Ninguém assume que recebeu violência moral. Talvez porque as mulheres tenham um conceito de afeto meio distorcido (Me incluo entre essas). Muitas mulheres apanham reiteradamente de seus companheiros. A falta de amor próprio, a dependência econômica e a dependência afetiva são fatores que fazem com que estas mulheres não deixem seus companheiros nem busquem denunciá-los a justiça. As agressões vão se tornando piores, chegando até mesmo a casos mais graves como homicídio.

Mas o que quero destacar entre essas formas de agressão é a violência moral. Quantas mulheres sofrem humilhações, torturas psicológicas, são tratadas aos gritos por seus companheiros, presenciam quebradeiras, etc. Seus companheiros ainda batem no peito e dizem: “Mas eu nunca encostei a mão em você!” Como se esta violência moral ainda fosse um mérito do macho.

O grande problema é que as mulheres têm uma natureza afetiva esquisitíssima. Nem Freud, nem Darwin, nem Santo Antônio conseguem explicar. Elas se envolvem em relações doentias, têm plena consciência de que seu companheiro não está acrescentando nada em sua vida, vivem situações dolorosas, sofrem, mas têm uma dependência afetiva inexplicável por esses machos, que as impede de dar fim definitivamente a estas relações. Isso é o que chamo de situação moralmente incorreta.  Elas sabem que aquele relacionamento é negativo, mas uma força insana as mantêm ligadas afetivamente ao macho moralmente agressor.


Durante algum tempo identifiquei situações moralmente incorretas vividas por mulheres muito próximas e desconsiderei totalmente situações moralmente incorretas vividas por mim. Ao escrever isto, identifico esta característica genética predominante nas fêmeas dos humanos e me esforço para que meus genes moralmente fracos sofram uma mutação no sentido de começar a conscientizar outras fêmeas, e transformar nossos genes moralmente fracos e ainda dominantes em recessivos.

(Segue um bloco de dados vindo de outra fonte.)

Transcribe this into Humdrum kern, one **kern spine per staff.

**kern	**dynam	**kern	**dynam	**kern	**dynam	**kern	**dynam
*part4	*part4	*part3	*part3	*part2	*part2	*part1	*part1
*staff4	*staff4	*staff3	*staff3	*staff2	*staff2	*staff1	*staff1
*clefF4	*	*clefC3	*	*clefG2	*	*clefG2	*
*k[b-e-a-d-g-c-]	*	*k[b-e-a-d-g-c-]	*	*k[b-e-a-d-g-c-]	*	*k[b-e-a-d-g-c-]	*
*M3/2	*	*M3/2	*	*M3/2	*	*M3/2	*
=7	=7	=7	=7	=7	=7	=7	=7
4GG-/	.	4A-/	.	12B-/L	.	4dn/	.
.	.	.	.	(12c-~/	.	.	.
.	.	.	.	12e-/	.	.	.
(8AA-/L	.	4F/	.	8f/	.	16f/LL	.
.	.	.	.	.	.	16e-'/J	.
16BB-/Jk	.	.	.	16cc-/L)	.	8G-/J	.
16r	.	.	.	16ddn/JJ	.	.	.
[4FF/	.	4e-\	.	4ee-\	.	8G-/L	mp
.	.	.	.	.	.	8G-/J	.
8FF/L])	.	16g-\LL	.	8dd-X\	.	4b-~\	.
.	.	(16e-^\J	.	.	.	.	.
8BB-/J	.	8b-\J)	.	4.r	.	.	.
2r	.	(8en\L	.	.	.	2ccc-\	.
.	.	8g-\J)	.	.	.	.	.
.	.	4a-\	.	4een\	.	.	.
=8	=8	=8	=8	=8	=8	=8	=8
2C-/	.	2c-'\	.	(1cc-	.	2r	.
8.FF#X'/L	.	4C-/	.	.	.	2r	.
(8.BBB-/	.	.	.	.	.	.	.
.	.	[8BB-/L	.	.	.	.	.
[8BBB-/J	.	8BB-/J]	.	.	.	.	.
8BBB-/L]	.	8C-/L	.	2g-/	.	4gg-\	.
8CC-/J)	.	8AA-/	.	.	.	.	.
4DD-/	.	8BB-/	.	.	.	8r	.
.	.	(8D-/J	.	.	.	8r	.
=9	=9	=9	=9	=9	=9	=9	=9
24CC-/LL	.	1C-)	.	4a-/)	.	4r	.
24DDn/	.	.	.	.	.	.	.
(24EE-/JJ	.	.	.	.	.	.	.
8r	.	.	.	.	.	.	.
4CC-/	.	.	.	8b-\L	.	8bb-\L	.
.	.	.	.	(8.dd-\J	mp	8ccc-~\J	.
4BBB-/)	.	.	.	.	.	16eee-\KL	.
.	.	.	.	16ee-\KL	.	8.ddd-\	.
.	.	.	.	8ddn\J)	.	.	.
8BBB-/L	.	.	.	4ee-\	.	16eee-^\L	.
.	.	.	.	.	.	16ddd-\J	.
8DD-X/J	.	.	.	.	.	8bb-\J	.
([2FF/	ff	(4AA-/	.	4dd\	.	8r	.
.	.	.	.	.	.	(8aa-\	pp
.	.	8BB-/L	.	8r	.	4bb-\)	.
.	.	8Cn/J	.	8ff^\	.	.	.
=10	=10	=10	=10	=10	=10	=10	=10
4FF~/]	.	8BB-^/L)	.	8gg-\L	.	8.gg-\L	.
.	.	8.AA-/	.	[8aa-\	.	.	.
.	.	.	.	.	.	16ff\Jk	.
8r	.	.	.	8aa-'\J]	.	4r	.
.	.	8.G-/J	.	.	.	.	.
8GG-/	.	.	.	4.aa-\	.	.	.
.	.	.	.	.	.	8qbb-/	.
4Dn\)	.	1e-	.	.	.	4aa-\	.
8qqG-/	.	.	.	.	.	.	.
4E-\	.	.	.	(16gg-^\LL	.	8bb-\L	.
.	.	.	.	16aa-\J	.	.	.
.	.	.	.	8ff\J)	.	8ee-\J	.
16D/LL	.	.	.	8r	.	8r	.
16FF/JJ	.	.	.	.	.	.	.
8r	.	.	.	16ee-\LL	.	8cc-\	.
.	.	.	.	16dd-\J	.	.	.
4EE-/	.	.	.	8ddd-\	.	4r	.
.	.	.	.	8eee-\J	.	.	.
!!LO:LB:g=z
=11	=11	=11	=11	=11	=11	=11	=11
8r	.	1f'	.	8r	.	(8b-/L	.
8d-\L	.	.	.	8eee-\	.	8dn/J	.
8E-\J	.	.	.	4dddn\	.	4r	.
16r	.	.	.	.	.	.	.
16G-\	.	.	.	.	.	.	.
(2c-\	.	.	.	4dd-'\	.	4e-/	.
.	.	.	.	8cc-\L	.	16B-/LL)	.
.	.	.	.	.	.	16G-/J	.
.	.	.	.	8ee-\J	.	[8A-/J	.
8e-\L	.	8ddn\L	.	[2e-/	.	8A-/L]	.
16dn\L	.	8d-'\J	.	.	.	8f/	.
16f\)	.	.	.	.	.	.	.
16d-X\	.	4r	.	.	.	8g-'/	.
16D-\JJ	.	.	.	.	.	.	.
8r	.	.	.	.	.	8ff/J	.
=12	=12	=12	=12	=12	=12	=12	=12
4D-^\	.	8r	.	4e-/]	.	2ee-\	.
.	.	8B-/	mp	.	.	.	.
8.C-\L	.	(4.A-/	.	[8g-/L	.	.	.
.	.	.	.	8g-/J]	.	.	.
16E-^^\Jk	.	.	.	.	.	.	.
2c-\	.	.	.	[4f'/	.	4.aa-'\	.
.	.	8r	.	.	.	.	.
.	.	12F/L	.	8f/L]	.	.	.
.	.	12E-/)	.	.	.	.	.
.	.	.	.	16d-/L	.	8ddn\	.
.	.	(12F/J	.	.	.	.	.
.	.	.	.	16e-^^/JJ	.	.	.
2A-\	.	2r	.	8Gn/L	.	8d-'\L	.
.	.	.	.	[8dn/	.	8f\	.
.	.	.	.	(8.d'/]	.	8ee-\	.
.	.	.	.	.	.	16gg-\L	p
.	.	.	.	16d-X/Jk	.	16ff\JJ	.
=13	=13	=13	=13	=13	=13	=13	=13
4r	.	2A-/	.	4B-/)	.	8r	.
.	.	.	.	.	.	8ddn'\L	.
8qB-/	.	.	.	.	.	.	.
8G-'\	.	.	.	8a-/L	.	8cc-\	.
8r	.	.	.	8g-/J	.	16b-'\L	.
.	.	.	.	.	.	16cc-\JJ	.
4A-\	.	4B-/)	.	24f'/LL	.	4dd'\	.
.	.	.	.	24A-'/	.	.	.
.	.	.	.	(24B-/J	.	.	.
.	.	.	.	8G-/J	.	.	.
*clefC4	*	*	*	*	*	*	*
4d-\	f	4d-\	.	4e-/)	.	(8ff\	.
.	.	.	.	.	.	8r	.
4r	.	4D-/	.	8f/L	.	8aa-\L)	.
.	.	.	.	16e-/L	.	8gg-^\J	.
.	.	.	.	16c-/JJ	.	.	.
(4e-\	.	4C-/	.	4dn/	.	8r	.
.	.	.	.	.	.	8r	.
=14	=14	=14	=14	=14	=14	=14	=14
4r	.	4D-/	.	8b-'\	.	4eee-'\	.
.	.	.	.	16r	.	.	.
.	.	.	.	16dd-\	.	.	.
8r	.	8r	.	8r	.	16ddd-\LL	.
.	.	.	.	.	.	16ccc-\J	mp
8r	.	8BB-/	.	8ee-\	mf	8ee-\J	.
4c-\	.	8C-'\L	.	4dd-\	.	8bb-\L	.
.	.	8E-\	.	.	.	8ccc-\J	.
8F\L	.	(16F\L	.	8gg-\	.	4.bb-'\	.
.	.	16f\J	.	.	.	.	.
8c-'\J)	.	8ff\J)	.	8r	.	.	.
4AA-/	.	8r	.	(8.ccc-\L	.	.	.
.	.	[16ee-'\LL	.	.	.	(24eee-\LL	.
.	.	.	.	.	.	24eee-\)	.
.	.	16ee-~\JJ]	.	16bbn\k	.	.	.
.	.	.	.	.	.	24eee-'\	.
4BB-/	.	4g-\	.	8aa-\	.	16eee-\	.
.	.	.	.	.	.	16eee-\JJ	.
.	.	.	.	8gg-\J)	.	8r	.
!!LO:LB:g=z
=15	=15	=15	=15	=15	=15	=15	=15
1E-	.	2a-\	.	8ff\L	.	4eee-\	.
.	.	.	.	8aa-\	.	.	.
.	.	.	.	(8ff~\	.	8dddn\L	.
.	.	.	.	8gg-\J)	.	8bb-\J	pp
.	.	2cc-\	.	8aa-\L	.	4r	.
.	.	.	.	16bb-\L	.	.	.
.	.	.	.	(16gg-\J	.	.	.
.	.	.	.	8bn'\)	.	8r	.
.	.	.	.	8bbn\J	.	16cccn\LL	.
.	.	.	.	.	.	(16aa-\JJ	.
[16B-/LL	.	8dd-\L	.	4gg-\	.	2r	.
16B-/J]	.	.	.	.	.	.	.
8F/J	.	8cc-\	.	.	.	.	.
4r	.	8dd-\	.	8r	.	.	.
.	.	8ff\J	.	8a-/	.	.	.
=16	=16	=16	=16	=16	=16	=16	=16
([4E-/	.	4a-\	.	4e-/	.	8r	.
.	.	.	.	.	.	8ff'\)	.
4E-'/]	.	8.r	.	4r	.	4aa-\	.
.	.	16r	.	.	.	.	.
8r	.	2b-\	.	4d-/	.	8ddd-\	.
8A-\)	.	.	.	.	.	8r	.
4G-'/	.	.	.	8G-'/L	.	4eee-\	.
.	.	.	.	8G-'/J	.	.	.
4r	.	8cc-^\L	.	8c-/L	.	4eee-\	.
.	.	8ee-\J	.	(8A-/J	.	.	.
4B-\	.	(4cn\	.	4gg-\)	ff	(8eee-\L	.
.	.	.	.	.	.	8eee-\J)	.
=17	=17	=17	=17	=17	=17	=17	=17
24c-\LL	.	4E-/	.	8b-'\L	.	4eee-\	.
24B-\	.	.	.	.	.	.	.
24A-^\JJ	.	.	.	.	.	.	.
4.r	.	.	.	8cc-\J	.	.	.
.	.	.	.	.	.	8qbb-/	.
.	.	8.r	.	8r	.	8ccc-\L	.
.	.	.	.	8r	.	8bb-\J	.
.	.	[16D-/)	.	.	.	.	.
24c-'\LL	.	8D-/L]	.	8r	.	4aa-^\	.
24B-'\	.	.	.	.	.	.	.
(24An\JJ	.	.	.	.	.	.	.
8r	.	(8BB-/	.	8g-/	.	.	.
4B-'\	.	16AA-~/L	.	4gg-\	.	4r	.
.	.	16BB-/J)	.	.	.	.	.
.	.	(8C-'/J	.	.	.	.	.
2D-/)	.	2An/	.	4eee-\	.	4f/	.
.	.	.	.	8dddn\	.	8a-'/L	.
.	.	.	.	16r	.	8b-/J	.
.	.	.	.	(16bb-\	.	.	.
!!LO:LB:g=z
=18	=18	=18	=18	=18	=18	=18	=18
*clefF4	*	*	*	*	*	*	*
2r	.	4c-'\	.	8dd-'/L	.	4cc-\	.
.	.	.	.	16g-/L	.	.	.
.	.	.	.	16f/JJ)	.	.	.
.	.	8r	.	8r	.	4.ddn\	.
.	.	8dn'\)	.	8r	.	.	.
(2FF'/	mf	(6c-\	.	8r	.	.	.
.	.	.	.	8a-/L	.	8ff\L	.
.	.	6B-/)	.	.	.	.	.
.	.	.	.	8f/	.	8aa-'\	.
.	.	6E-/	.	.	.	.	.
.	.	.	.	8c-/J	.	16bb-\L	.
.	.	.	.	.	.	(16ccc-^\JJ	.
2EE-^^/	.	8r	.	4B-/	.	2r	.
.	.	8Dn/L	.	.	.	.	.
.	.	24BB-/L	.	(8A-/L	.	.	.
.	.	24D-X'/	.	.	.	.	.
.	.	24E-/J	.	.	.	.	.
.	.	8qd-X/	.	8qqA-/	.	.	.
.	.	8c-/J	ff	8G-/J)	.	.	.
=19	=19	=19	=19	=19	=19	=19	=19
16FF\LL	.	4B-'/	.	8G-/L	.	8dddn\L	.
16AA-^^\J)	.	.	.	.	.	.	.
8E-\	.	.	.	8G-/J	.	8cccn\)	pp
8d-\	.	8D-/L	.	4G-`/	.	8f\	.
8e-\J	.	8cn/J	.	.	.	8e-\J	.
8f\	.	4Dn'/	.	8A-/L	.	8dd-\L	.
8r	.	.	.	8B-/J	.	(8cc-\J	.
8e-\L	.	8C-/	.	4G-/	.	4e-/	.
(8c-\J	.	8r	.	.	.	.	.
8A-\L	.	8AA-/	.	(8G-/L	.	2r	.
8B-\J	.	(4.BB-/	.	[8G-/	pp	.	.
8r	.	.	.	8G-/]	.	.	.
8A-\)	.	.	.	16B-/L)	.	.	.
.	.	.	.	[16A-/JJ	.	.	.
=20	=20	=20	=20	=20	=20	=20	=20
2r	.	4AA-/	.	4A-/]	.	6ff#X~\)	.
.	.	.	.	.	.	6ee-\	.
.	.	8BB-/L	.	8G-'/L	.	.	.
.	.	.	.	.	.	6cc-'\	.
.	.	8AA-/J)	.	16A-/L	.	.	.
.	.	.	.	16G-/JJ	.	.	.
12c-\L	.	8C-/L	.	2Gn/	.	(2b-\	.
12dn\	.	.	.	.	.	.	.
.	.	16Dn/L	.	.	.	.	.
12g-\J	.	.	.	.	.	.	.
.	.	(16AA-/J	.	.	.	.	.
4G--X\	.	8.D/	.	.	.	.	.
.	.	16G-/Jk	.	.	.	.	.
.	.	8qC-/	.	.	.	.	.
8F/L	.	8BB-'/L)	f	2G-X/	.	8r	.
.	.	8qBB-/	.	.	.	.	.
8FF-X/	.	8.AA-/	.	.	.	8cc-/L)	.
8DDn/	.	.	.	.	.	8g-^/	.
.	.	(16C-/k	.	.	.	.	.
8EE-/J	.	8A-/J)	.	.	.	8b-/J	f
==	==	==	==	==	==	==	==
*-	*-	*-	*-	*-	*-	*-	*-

De acordo com meu amigo Charles Darwin, e sua teoria da seleção natural, os mais fortes sofrem mutações para preservar a espécie. Logo, precisamos considerar a gravidade das situações vividas por grande parte das mulheres e mostrar que temos livre arbítrio. - Vamos lá mulheres ! Chega de violência moral. Dependência afetiva é burrice. Vamos girar a roleta e fazer a fila andar. Se temos poder de escolha, nada de aceitar situações moralmente incorretas.